See children in year one are cursed (or blessed, depending on your point of view) of having a music loving teacher and a music loving TA, both with very eclectic tastes. We both can’t help ourselves. It’s a bit of an illness really. In the morning we often greet each other musically. We segue from conversation into outbursts of song seamlessly.

(Allow me to interrupt here with some case studies

Person 1:  Stop…

Person 2:  IN THE NAME OF LOVE!

Person 1: I’ll get an ice pack…

Person 2: *to the tune of Love Shack* ICE PACK! BABY, ICE PACK!

Person 1: For Chinese New Year I’ve made some red rice….

Person 2: *to the tune of red, red wine* RED, RED RIIIICE

Case closed.)

60% of the time the children are totally oblivious to our jokes and stare at us blankly but their musical education is starting to become apparent. Often, during guided reading time, we’ll play calming music in the background. Originally this was instrumental music but it’s developed into Mr H and Mrs J’s favourite music. Today, Eva Cassidy serenaded the children whilst they read. We’ve found that it promotes a relaxed environment and calms the children down. They’ve started requesting tracks and asking to hear more music by artists that we’ve mentioned!

Last week, during PE, we had a warm up to the Lion King soundtrack which went down very well. The children who usually are reluctant in PE were having so much fun they didn’t realise they were taking part. The week before we used Reiki music during our cool down to calm ourselves before we worked. Again, it calmed the children down and put them in the right frame of mind for returning to the classroom.

After seeing the calming influence it had on them, I started experimenting with what I play in the classroom. During focused tasked, on the topic of the arctic, I had whale music playing in the background (tenuous link I know!) but the children were much more focused and relaxed.

I’ve also used music to save my own voice! The children know when it’s amser tacluso because I play the mission impossible theme tune, which sends them into a frantic tidying frenzy. (But it gets the job done and motivates the lazy bones!)

I’ve been in schools where music is played in the corridor and you immediately get a sense of a lovely, relaxed environment. And we’re not just talking classical here, the last school I visited had some pretty funky pop music in the corridor.

Incidentally, we’ve used music to promote another great passion of ours – Wales. With the eisteddfod coming up we’ve made it our mission to teach the children our National Anthem because….well….because you’re never too young to belt that out!

We’re both musical people who just cannot imagine life without a song.

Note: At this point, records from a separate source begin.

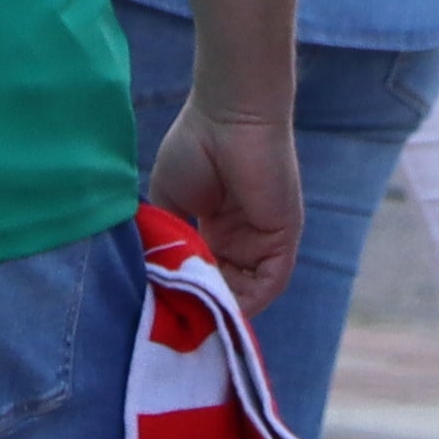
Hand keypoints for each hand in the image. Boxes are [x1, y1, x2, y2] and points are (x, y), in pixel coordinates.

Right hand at [151, 101, 303, 316]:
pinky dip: (246, 302)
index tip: (162, 307)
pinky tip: (218, 306)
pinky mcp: (284, 239)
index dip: (187, 292)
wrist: (227, 117)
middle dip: (203, 306)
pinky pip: (269, 284)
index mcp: (217, 229)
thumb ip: (167, 240)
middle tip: (176, 322)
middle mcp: (243, 238)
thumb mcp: (168, 202)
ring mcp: (264, 240)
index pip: (206, 275)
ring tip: (192, 317)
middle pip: (226, 289)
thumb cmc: (194, 147)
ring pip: (246, 293)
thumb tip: (154, 277)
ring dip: (221, 308)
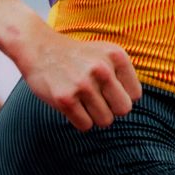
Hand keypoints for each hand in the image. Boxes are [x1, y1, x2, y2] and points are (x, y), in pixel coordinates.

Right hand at [18, 29, 139, 132]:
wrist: (38, 47)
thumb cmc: (77, 56)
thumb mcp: (105, 53)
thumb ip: (123, 74)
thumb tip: (133, 104)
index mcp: (116, 56)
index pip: (135, 95)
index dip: (122, 96)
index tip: (108, 88)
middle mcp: (102, 69)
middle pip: (123, 110)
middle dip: (112, 109)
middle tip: (97, 99)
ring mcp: (83, 84)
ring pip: (105, 121)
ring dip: (95, 116)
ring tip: (83, 100)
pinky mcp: (65, 99)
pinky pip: (85, 126)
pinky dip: (80, 121)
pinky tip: (72, 105)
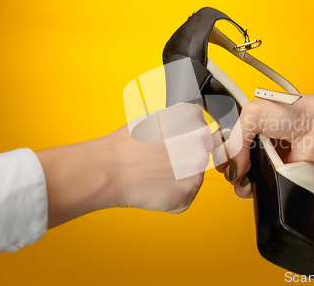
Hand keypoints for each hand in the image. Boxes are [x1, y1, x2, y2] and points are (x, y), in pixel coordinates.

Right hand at [38, 103, 210, 227]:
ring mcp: (198, 166)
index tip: (168, 144)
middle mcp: (201, 139)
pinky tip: (156, 187)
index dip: (182, 139)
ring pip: (193, 174)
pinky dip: (173, 195)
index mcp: (192, 117)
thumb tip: (187, 126)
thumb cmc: (127, 143)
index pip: (198, 129)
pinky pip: (185, 194)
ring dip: (179, 177)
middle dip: (183, 158)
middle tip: (159, 161)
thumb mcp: (155, 117)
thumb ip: (178, 121)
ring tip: (156, 174)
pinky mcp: (190, 190)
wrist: (112, 168)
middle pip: (198, 152)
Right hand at [215, 91, 313, 197]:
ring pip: (240, 176)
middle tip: (235, 166)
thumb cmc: (295, 113)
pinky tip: (250, 186)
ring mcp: (264, 160)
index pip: (223, 142)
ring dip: (236, 180)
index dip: (221, 150)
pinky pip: (257, 186)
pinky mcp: (275, 174)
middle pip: (228, 161)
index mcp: (248, 126)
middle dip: (226, 167)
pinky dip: (250, 189)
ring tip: (241, 179)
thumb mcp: (253, 113)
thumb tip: (234, 166)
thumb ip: (235, 137)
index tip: (225, 154)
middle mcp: (254, 143)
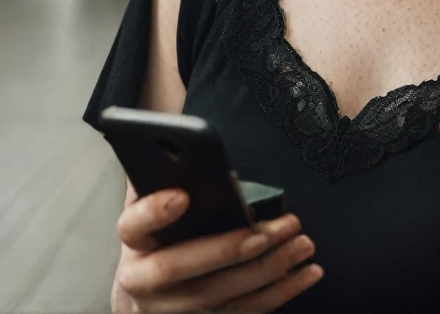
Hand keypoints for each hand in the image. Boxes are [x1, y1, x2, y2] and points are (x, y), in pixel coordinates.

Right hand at [112, 188, 322, 312]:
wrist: (147, 296)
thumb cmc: (159, 239)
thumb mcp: (153, 207)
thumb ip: (164, 177)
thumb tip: (185, 142)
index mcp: (134, 242)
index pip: (132, 226)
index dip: (155, 212)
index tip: (182, 196)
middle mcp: (146, 282)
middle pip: (182, 267)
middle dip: (230, 248)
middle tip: (273, 229)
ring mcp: (176, 308)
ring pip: (221, 294)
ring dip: (268, 269)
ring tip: (301, 244)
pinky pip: (245, 310)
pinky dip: (281, 292)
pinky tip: (307, 273)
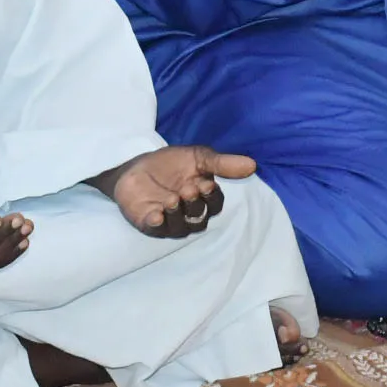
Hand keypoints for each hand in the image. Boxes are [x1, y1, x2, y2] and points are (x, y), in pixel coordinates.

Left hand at [106, 145, 256, 237]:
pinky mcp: (149, 224)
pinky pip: (156, 229)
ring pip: (180, 227)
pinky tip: (156, 214)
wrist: (134, 166)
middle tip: (187, 189)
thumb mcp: (196, 157)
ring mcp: (169, 221)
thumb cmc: (169, 163)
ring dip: (178, 214)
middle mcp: (188, 214)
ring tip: (171, 199)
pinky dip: (157, 223)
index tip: (206, 183)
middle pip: (199, 218)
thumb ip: (221, 163)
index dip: (212, 197)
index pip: (215, 205)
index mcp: (203, 198)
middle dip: (195, 204)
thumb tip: (252, 165)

It’s something that we feel passionate about instilling in the children and we’ve managed to find many ways to introduce music into the classroom. The response from the children has been great, and sometimes surprising (where else would you get a 5 year old asking us to play ‘Chirpy Chirpy Cheep Cheep’?!), and we’ve developed a reputation for being the all-singing all-dancing class of the school.

Without music, life would be pretty dull. It’s there when we’re joyous and it’s there when we’re at our lowest. School life is one of the most important times of our lives so why shouldn’t music be present here too?